◆ **WORK TO BE COMPLETED**: Repeat the data in full. Every line must match.
[RECORDS FOR THE TASK Boundary: Start]
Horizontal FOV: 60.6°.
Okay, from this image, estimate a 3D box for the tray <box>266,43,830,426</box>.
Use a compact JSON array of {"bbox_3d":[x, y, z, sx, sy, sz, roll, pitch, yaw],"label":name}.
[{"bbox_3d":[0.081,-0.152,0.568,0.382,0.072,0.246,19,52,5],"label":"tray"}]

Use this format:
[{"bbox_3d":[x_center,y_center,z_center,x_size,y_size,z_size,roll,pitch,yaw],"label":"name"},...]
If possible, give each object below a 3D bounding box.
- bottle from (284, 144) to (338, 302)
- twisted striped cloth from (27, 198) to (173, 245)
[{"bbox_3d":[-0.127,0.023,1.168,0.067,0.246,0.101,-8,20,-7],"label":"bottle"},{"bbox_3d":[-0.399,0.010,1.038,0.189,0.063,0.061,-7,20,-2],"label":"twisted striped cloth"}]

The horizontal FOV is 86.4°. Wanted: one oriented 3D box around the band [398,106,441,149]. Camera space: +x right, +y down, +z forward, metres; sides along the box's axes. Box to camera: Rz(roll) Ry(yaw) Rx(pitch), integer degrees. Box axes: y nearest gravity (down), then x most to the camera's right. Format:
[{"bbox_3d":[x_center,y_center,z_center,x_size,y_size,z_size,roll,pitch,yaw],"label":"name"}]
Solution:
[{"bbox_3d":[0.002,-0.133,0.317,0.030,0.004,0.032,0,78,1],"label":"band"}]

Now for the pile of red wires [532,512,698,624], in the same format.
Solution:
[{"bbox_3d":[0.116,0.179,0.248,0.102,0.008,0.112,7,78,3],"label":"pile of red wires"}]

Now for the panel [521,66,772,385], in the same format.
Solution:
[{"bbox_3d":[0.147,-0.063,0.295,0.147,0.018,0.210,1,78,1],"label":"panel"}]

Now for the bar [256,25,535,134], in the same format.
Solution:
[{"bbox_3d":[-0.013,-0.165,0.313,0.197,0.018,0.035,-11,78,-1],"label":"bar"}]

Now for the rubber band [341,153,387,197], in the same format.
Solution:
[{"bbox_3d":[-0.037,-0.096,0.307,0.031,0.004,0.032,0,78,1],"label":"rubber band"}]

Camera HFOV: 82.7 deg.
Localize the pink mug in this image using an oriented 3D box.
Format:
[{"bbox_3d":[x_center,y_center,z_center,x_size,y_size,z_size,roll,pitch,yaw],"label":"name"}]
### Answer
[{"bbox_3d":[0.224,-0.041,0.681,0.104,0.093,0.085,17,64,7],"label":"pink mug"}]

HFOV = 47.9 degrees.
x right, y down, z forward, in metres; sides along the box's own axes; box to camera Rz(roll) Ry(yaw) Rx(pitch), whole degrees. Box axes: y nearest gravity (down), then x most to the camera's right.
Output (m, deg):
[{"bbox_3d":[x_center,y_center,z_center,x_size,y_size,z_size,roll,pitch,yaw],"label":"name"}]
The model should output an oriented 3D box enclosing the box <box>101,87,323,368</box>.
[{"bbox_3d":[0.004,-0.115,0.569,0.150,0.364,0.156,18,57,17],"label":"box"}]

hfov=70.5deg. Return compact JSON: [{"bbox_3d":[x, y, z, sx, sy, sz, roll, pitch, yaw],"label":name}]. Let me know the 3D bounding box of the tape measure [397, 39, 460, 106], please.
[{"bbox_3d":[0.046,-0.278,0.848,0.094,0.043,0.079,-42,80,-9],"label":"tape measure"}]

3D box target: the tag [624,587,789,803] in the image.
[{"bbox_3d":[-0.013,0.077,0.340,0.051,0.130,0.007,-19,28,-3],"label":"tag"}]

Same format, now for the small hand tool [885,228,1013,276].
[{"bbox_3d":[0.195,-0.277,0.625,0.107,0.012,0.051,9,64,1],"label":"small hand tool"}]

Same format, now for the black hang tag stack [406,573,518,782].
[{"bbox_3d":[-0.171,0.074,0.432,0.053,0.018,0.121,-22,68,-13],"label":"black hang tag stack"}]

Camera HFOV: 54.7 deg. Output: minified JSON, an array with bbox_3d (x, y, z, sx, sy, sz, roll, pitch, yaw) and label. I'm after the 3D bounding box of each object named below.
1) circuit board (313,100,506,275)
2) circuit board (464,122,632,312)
[RECORDS FOR THE TASK Boundary: End]
◆ **RESPONSE AREA**:
Horizontal FOV: 60.6°.
Okay, from this image, estimate a 3D box for the tray <box>266,43,830,426</box>.
Use a compact JSON array of {"bbox_3d":[x, y, z, sx, sy, sz, roll, pitch, yaw],"label":name}.
[{"bbox_3d":[0.081,-0.152,0.568,0.382,0.072,0.246,19,52,5],"label":"tray"}]

Use this format:
[{"bbox_3d":[x_center,y_center,z_center,x_size,y_size,z_size,roll,pitch,yaw],"label":"name"},...]
If possible, give each object below a 3D bounding box.
- bottle from (284, 144) to (338, 302)
- twisted striped cloth from (27, 198) to (173, 245)
[{"bbox_3d":[-0.127,0.023,1.168,0.067,0.246,0.101,-8,20,-7],"label":"bottle"},{"bbox_3d":[-0.399,0.010,1.038,0.189,0.063,0.061,-7,20,-2],"label":"twisted striped cloth"}]

The horizontal FOV is 86.4°. Wanted: one oriented 3D box around the band [398,106,441,149]. Camera space: +x right, +y down, +z forward, metres; sides along the box's axes. Box to camera: Rz(roll) Ry(yaw) Rx(pitch), integer degrees. Box axes: y nearest gravity (down), then x most to the camera's right. Format:
[{"bbox_3d":[x_center,y_center,z_center,x_size,y_size,z_size,roll,pitch,yaw],"label":"name"}]
Solution:
[{"bbox_3d":[0.002,-0.133,0.317,0.030,0.004,0.032,0,78,1],"label":"band"}]

Now for the pile of red wires [532,512,698,624], in the same format.
Solution:
[{"bbox_3d":[0.116,0.179,0.248,0.102,0.008,0.112,7,78,3],"label":"pile of red wires"}]

Now for the panel [521,66,772,385], in the same format.
Solution:
[{"bbox_3d":[0.147,-0.063,0.295,0.147,0.018,0.210,1,78,1],"label":"panel"}]

Now for the bar [256,25,535,134], in the same format.
Solution:
[{"bbox_3d":[-0.013,-0.165,0.313,0.197,0.018,0.035,-11,78,-1],"label":"bar"}]

Now for the rubber band [341,153,387,197], in the same format.
Solution:
[{"bbox_3d":[-0.037,-0.096,0.307,0.031,0.004,0.032,0,78,1],"label":"rubber band"}]

Camera HFOV: 82.7 deg.
Localize the pink mug in this image using an oriented 3D box.
Format:
[{"bbox_3d":[x_center,y_center,z_center,x_size,y_size,z_size,roll,pitch,yaw],"label":"name"}]
### Answer
[{"bbox_3d":[0.224,-0.041,0.681,0.104,0.093,0.085,17,64,7],"label":"pink mug"}]

HFOV = 47.9 degrees.
x right, y down, z forward, in metres; sides along the box's own axes; box to camera Rz(roll) Ry(yaw) Rx(pitch), whole degrees. Box axes: y nearest gravity (down), then x most to the camera's right.
Output (m, deg):
[{"bbox_3d":[x_center,y_center,z_center,x_size,y_size,z_size,roll,pitch,yaw],"label":"name"}]
The model should output an oriented 3D box enclosing the box <box>101,87,323,368</box>.
[{"bbox_3d":[0.004,-0.115,0.569,0.150,0.364,0.156,18,57,17],"label":"box"}]

hfov=70.5deg. Return compact JSON: [{"bbox_3d":[x, y, z, sx, sy, sz, roll, pitch, yaw],"label":name}]. Let me know the 3D bounding box of the tape measure [397, 39, 460, 106], please.
[{"bbox_3d":[0.046,-0.278,0.848,0.094,0.043,0.079,-42,80,-9],"label":"tape measure"}]

3D box target: the tag [624,587,789,803] in the image.
[{"bbox_3d":[-0.013,0.077,0.340,0.051,0.130,0.007,-19,28,-3],"label":"tag"}]

Same format, now for the small hand tool [885,228,1013,276].
[{"bbox_3d":[0.195,-0.277,0.625,0.107,0.012,0.051,9,64,1],"label":"small hand tool"}]

Same format, now for the black hang tag stack [406,573,518,782].
[{"bbox_3d":[-0.171,0.074,0.432,0.053,0.018,0.121,-22,68,-13],"label":"black hang tag stack"}]

Camera HFOV: 54.7 deg. Output: minified JSON, an array with bbox_3d (x, y, z, sx, sy, sz, roll, pitch, yaw) and label. I'm after the 3D bounding box of each object named below.
1) circuit board (313,100,506,275)
2) circuit board (464,122,632,312)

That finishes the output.